DATA IN THIS EXERCISE START
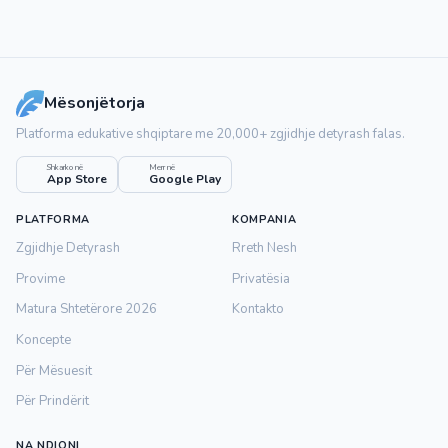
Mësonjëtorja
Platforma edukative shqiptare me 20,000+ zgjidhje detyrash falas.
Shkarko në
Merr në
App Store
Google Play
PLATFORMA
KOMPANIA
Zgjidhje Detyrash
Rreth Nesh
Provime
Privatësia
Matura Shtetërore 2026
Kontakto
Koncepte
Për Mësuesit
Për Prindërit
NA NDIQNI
DATA IN THIS EXERCISE END
DATA IN THIS EXERCISE START
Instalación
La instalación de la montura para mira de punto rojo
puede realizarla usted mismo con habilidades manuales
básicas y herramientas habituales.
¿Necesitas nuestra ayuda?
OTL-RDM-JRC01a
DATA IN THIS EXERCISE END
**INSTRUCTION:** As listed above, the lines from the line with "La instalación de" to the line with "OTL-RDM-JRC01a" are to be echoed exactly, with both ends included and nothing added.

**EXERCISE RESULT:**
La instalación de la montura para mira de punto rojo
puede realizarla usted mismo con habilidades manuales
básicas y herramientas habituales.
¿Necesitas nuestra ayuda?
OTL-RDM-JRC01a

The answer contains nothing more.